On 4/28/2020 9:28 AM, Verma, Vishal L wrote:
NVDIMMs can belong to their own proximity domains, as described by the
NFIT. In such cases, the SRAT needs to have Memory Affinity structures
in the SRAT for these NVDIMMs, otherwise Linux doesn't populate node
data structures properly during NUMA initialization. See the following
for an example failure case.

https://lore.kernel.org/linux-nvdimm/20200416225438.15208-1-vishal.l.verma@intel.com/

Fix this by adding device address range and node information from
NVDIMMs to the SRAT in build_srat().

The relevant command line options to exercise this are below.
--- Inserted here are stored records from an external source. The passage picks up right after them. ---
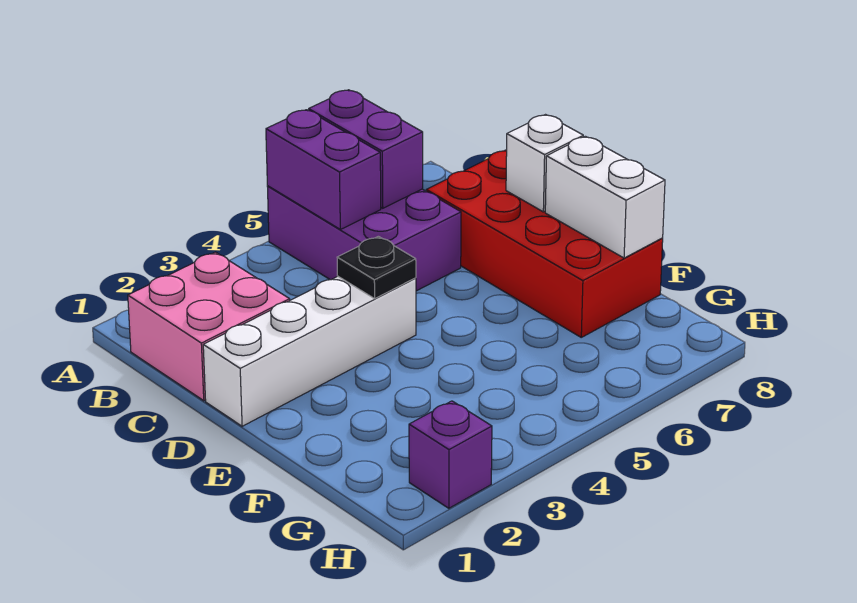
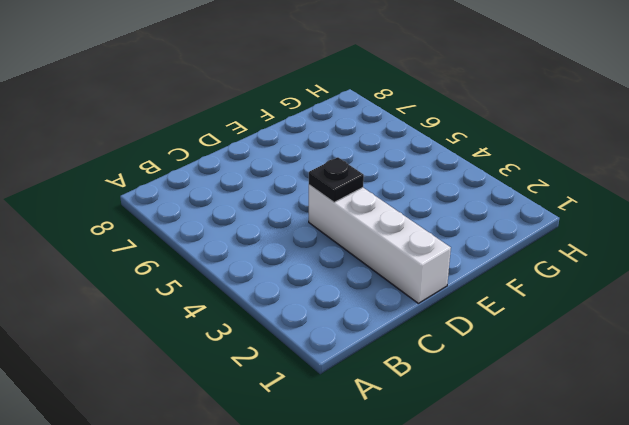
none -> purple 2x3 brick [267,186,461,291]
none -> pink 2x2 brick [128,252,290,401]

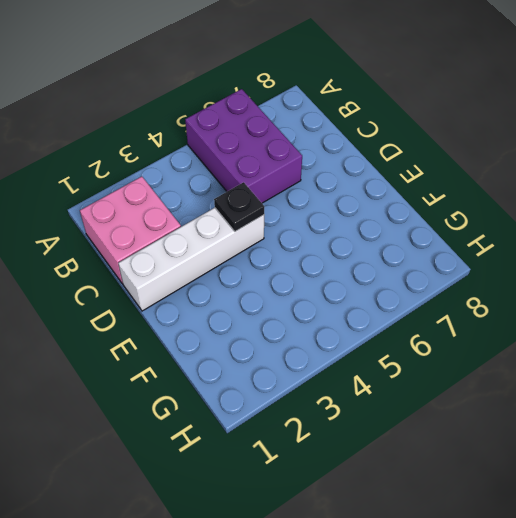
none -> red 2x4 brick [426,150,663,337]
none -> purple 1x1 brick [409,401,492,508]

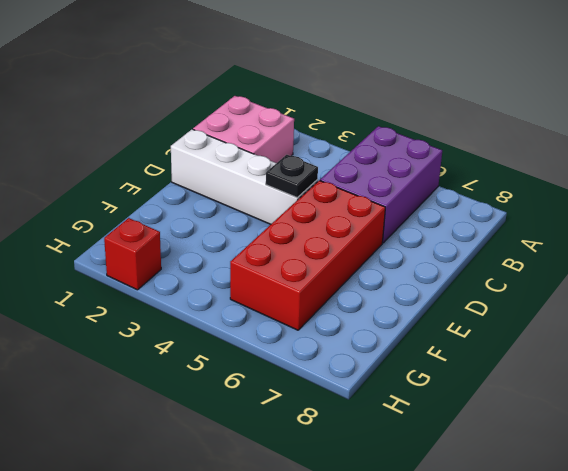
red 2x4 brick [230,180,385,330] -> red 2x4 brick moved to [426,150,663,337]
red 1x1 brick [104,218,161,290] -> purple 1x1 brick [409,401,492,508]
none -> purple 1x2 brick [266,110,381,229]
none -> purple 1x2 brick [309,90,423,208]

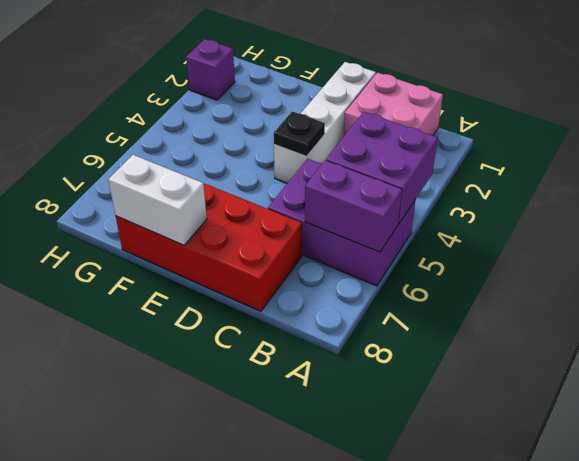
purple 2x2 brick [326,112,438,224] -> purple 1x2 brick [266,110,381,229]
none -> white 1x1 brick [506,115,583,212]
Nodes 0-1
contain CPUs and regular memory, and nodes 2-3 are the NVDIMM address
space.

  -numa node,nodeid=0,mem=2048M,
  -numa node,nodeid=1,mem=2048M,
  -numa node,nodeid=2,mem=0,
  -object memory-backend-file,id=nvmem0,share,mem-path=nvdimm-0,size=16384M,align=128M
  -device nvdimm,memdev=nvmem0,id=nv0,label-size=2M,node=2
  -numa node,nodeid=3,mem=0,
  -object memory-backend-file,id=nvmem1,share,mem-path=nvdimm-1,size=16384M,align=128M
  -device nvdimm,memdev=nvmem1,id=nv1,label-size=2M,node=3

Cc: Jingqi Liu <jingqi.liu@intel.com>
Cc: Michael S. Tsirkin <mst@redhat.com>
Signed-off-by: Vishal Verma <vishal.l.verma@intel.com>
---
 hw/i386/acpi-build.c | 20 ++++++++++++++++++++
 1 file changed, 20 insertions(+)

diff --git a/hw/i386/acpi-build.c b/hw/i386/acpi-build.c
index 23c77eeb95..b0da67de0e 100644
--- a/hw/i386/acpi-build.c
+++ b/hw/i386/acpi-build.c
@@ -48,6 +48,7 @@
 #include "migration/vmstate.h"
 #include "hw/mem/memory-device.h"
 #include "hw/mem/nvdimm.h"
+#include "qemu/nvdimm-utils.h"
 #include "sysemu/numa.h"
 #include "sysemu/reset.h"
 
@@ -2429,6 +2430,25 @@ build_srat(GArray *table_data, BIOSLinker *linker, MachineState *machine)
                               MEM_AFFINITY_ENABLED);
         }
     }
+
+    if (machine->nvdimms_state->is_enabled) {
+        GSList *device_list = nvdimm_get_device_list();
+
+        for (; device_list; device_list = device_list->next) {
+            DeviceState *dev = device_list->data;
+            int node = object_property_get_int(OBJECT(dev), PC_DIMM_NODE_PROP,
+                                               NULL);
+            uint64_t addr = object_property_get_uint(OBJECT(dev),
+                                                     PC_DIMM_ADDR_PROP, NULL);
+            uint64_t size = object_property_get_uint(OBJECT(dev),
+                                                     PC_DIMM_SIZE_PROP, NULL);
+
+            numamem = acpi_data_push(table_data, sizeof *numamem);
+            build_srat_memory(numamem, addr, size, node,
+                              MEM_AFFINITY_ENABLED | MEM_AFFINITY_NON_VOLATILE);
+        }
+    }
+
Looks good for me.
Reviewed-by: Jingqi Liu <jingqi.liu@intel.com>

Thanks,
Jingqi
     slots = (table_data->len - numa_start) / sizeof *numamem;
     for (; slots < pcms->numa_nodes + 2; slots++) {
         numamem = acpi_data_push(table_data, sizeof *numamem);